[INPUT FOR THIS TASK Boundary: Start]

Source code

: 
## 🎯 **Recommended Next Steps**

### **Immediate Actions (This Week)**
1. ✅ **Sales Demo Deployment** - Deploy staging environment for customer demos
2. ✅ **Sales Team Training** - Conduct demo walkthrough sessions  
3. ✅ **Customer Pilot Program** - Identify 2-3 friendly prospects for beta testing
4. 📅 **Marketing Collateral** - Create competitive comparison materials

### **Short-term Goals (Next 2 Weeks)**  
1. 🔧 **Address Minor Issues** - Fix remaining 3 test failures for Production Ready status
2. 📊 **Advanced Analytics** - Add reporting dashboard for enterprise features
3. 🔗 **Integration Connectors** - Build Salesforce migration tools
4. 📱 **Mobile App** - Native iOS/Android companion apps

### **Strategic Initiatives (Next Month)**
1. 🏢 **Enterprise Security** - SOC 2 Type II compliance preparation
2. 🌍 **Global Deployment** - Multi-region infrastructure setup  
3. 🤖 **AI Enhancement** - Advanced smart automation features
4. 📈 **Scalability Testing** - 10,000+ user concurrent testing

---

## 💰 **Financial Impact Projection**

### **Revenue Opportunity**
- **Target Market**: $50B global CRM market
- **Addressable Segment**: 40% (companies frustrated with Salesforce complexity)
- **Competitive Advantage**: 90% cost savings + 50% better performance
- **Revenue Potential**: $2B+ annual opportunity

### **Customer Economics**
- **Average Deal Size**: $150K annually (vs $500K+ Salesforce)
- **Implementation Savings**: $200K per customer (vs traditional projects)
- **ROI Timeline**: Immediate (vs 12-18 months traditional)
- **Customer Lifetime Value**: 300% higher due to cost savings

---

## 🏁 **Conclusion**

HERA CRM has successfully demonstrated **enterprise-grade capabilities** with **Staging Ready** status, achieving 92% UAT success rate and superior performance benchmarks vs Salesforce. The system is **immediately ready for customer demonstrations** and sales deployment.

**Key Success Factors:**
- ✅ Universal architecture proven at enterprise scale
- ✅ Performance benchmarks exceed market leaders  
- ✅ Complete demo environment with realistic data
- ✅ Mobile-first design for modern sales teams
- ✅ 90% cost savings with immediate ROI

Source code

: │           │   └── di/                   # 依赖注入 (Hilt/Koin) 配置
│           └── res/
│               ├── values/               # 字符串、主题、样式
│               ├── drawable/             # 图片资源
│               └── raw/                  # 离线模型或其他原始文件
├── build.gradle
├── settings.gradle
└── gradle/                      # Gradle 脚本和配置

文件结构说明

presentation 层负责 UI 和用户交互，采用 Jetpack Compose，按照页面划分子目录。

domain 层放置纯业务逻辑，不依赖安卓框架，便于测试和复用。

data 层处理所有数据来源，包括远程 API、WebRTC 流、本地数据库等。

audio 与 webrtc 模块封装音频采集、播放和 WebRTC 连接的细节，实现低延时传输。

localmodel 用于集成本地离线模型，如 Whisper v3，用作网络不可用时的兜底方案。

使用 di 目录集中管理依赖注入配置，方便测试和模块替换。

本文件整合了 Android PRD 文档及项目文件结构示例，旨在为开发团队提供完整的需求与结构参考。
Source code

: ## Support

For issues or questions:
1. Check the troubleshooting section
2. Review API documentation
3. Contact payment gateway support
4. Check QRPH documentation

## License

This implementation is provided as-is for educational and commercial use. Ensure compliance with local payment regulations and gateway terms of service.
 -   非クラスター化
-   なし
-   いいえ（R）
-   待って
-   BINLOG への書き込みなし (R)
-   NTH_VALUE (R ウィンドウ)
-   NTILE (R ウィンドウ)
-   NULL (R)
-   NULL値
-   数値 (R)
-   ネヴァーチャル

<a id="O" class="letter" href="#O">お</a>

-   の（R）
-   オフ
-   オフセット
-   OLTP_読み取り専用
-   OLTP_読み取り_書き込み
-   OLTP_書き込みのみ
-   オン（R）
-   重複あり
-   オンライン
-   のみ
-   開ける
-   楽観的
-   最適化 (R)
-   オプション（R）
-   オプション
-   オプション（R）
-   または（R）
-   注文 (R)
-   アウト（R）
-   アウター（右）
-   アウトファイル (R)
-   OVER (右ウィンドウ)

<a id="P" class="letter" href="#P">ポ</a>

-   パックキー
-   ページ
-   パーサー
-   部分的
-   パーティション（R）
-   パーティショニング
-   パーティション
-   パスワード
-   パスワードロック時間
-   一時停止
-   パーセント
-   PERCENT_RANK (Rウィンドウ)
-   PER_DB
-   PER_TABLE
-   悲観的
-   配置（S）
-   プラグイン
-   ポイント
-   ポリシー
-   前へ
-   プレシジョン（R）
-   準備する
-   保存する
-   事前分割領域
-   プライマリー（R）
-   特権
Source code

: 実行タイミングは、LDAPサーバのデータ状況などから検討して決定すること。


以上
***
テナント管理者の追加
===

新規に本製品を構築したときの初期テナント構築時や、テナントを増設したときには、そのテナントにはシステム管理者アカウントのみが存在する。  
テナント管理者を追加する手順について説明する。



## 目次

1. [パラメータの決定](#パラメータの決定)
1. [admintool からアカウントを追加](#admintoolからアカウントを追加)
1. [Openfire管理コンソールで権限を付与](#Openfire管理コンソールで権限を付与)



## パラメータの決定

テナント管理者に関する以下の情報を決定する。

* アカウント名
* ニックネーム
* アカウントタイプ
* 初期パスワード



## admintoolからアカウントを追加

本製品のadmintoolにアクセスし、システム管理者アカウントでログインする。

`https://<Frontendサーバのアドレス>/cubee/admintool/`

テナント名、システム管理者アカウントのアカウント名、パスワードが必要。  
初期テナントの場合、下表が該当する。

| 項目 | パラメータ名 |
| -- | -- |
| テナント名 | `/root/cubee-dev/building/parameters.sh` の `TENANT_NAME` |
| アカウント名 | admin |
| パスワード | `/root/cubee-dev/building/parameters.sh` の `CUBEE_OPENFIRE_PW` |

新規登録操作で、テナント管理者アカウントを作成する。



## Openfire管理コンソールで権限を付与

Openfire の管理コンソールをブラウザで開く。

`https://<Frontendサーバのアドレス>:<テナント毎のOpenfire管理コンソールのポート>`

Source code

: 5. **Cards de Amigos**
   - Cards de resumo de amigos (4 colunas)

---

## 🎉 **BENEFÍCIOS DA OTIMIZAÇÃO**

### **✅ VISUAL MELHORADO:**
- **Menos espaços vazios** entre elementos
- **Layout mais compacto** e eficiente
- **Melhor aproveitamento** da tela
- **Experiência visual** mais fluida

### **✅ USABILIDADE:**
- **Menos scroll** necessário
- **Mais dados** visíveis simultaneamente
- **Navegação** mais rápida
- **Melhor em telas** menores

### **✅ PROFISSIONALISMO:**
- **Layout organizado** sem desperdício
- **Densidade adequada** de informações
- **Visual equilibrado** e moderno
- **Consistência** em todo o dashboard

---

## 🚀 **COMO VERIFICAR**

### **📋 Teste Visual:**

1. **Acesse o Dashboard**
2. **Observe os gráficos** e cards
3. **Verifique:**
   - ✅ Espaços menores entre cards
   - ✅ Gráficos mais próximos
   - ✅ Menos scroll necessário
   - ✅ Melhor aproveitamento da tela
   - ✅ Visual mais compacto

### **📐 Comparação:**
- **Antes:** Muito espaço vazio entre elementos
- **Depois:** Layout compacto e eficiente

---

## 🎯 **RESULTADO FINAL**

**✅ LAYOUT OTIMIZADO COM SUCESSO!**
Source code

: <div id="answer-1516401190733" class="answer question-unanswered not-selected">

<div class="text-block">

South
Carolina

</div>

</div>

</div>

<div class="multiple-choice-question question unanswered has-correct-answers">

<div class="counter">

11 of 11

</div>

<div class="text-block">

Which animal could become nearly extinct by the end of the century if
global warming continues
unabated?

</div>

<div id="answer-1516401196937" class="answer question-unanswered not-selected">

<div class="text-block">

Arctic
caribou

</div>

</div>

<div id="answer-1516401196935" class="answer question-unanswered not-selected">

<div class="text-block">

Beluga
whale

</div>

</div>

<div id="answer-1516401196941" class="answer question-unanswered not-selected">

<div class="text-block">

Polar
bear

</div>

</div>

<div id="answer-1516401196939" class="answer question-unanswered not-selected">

[INPUT FOR THIS TASK Boundary: End]

- [WORK ITEM]
Send back an exact copy of only the lines from the line with "テナント管理者に関する以下の情報を決定する。" up to and including the line with "Openfire の管理コンソールをブラウザで開く。" in the data above.

- [EXERCISE OUTPUT]
テナント管理者に関する以下の情報を決定する。

* アカウント名
* ニックネーム
* アカウントタイプ
* 初期パスワード



## admintoolからアカウントを追加

本製品のadmintoolにアクセスし、システム管理者アカウントでログインする。

`https://<Frontendサーバのアドレス>/cubee/admintool/`

テナント名、システム管理者アカウントのアカウント名、パスワードが必要。  
初期テナントの場合、下表が該当する。

| 項目 | パラメータ名 |
| -- | -- |
| テナント名 | `/root/cubee-dev/building/parameters.sh` の `TENANT_NAME` |
| アカウント名 | admin |
| パスワード | `/root/cubee-dev/building/parameters.sh` の `CUBEE_OPENFIRE_PW` |

新規登録操作で、テナント管理者アカウントを作成する。



## Openfire管理コンソールで権限を付与

Openfire の管理コンソールをブラウザで開く。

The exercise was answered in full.